> _Work request_: I'd like the entries reproduced exactly, with the images omitted.

> _Excerpted data_:
○ ○ ○

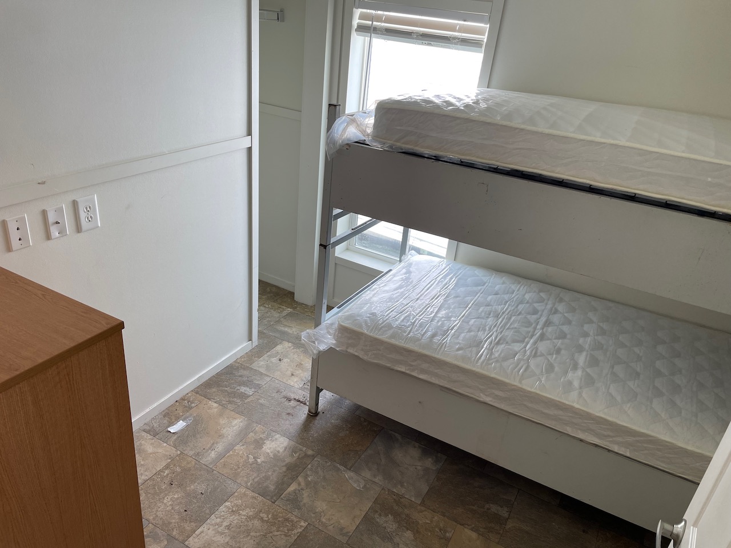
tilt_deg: -24.8
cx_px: 366
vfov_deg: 53.1
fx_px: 549
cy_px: 274
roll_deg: -6.6
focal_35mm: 26
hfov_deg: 67.3
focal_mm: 4.2
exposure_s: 1/121
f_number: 1.6
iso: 50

○ ○ ○

> _Written answer_:
tilt_deg: -24.8
cx_px: 366
vfov_deg: 53.1
fx_px: 549
cy_px: 274
roll_deg: -6.6
focal_35mm: 26
hfov_deg: 67.3
focal_mm: 4.2
exposure_s: 1/121
f_number: 1.6
iso: 50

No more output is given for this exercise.